Après "L’Heure d’été" et "Sils Maria", Juliette Binoche retrouve Olivier Assayas, qui lui offre cette fois-ci un rôle d’actrice de série lassée par son job. Manière ô combien ironique d’inclure dans le propos du film ce genre télévisuel qui serait le grand concurrent du cinéma.

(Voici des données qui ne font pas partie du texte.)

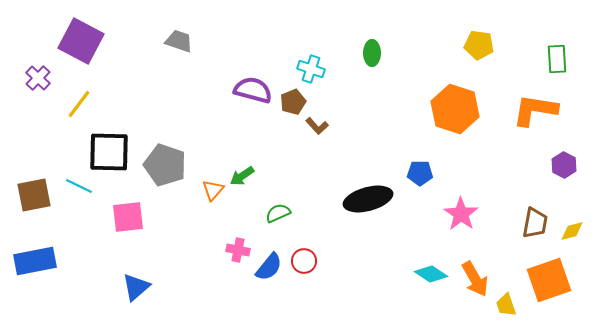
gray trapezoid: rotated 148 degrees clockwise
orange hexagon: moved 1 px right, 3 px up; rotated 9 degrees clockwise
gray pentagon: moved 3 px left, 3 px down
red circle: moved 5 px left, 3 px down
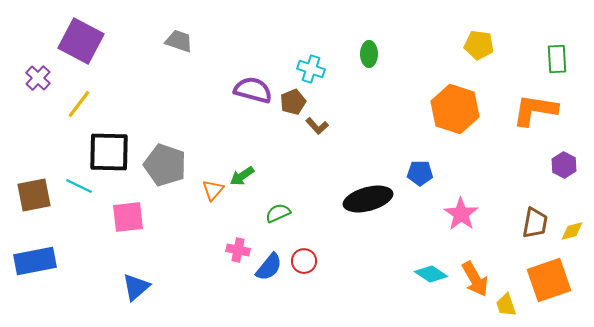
green ellipse: moved 3 px left, 1 px down
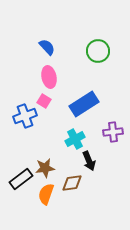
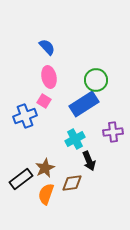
green circle: moved 2 px left, 29 px down
brown star: rotated 18 degrees counterclockwise
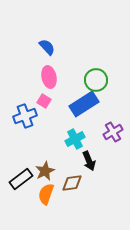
purple cross: rotated 24 degrees counterclockwise
brown star: moved 3 px down
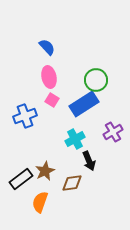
pink square: moved 8 px right, 1 px up
orange semicircle: moved 6 px left, 8 px down
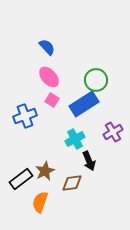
pink ellipse: rotated 30 degrees counterclockwise
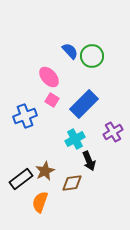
blue semicircle: moved 23 px right, 4 px down
green circle: moved 4 px left, 24 px up
blue rectangle: rotated 12 degrees counterclockwise
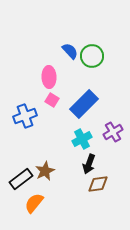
pink ellipse: rotated 40 degrees clockwise
cyan cross: moved 7 px right
black arrow: moved 3 px down; rotated 42 degrees clockwise
brown diamond: moved 26 px right, 1 px down
orange semicircle: moved 6 px left, 1 px down; rotated 20 degrees clockwise
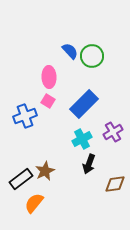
pink square: moved 4 px left, 1 px down
brown diamond: moved 17 px right
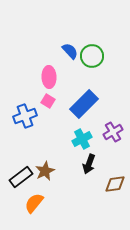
black rectangle: moved 2 px up
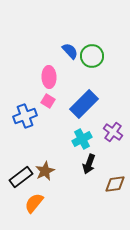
purple cross: rotated 24 degrees counterclockwise
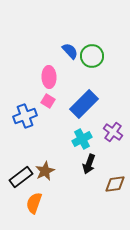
orange semicircle: rotated 20 degrees counterclockwise
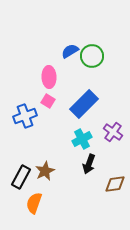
blue semicircle: rotated 78 degrees counterclockwise
black rectangle: rotated 25 degrees counterclockwise
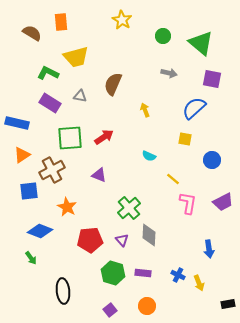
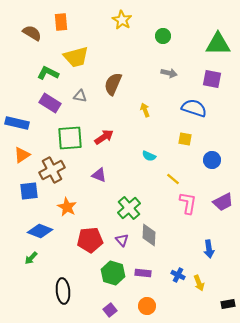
green triangle at (201, 43): moved 17 px right, 1 px down; rotated 40 degrees counterclockwise
blue semicircle at (194, 108): rotated 60 degrees clockwise
green arrow at (31, 258): rotated 80 degrees clockwise
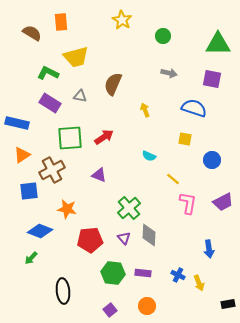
orange star at (67, 207): moved 2 px down; rotated 18 degrees counterclockwise
purple triangle at (122, 240): moved 2 px right, 2 px up
green hexagon at (113, 273): rotated 10 degrees counterclockwise
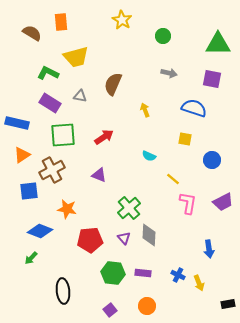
green square at (70, 138): moved 7 px left, 3 px up
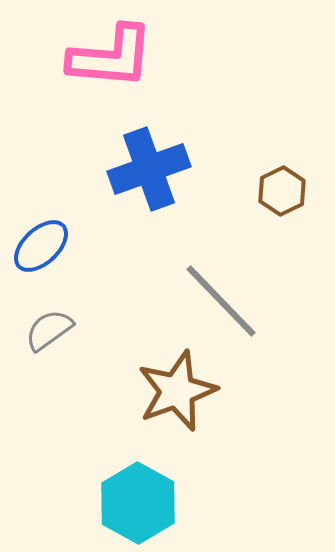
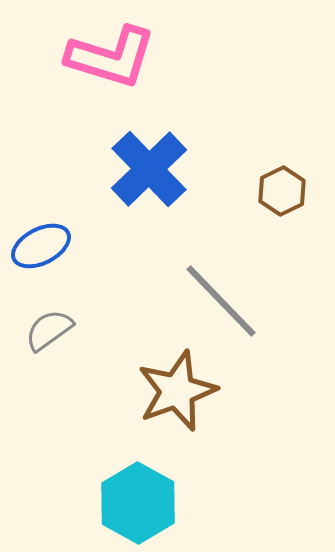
pink L-shape: rotated 12 degrees clockwise
blue cross: rotated 24 degrees counterclockwise
blue ellipse: rotated 16 degrees clockwise
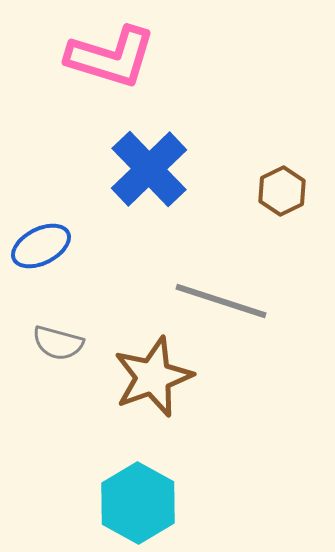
gray line: rotated 28 degrees counterclockwise
gray semicircle: moved 9 px right, 13 px down; rotated 129 degrees counterclockwise
brown star: moved 24 px left, 14 px up
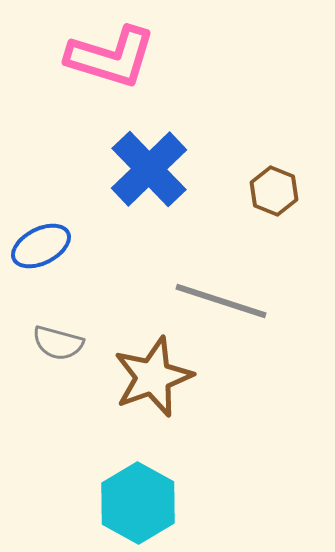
brown hexagon: moved 8 px left; rotated 12 degrees counterclockwise
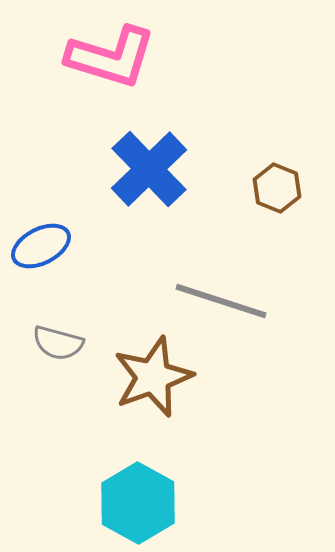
brown hexagon: moved 3 px right, 3 px up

"Je n’ai aucun désir pour les séries, explique le cinéaste. Comme j’ai réalisé "Carlos", une mini-série qui a eu du succès, j’ai beaucoup de pressions et de demandes. Mais je n’ai aucune envie d’y répondre. Les séries sont à la mode parce qu’elles sont infiniment plus lucratives que le cinéma. Mais à l’ère des séries, cela me passionne bien plus de questionner ce qu’est le cinéma. (…) Le pari de mon film, "Doubles Vies", c’est de faire confiance à l’exigence du public. Sans s’engouffrer dans la caricature, la télévision se fonde souvent sur le mépris du public. On le dit pas assez sophistiqué pour comprendre, demandeur de choses simples, etc. J’ai un rapport inverse au public. Je pense que les gens ont une acuité et une intelligence. Le public m’intimide. Mon souci est d’être à la hauteur de son regard. Je pense que le cinéma peut être basé sur une forme d’exigence intellectuelle, morale et un sens de la beauté."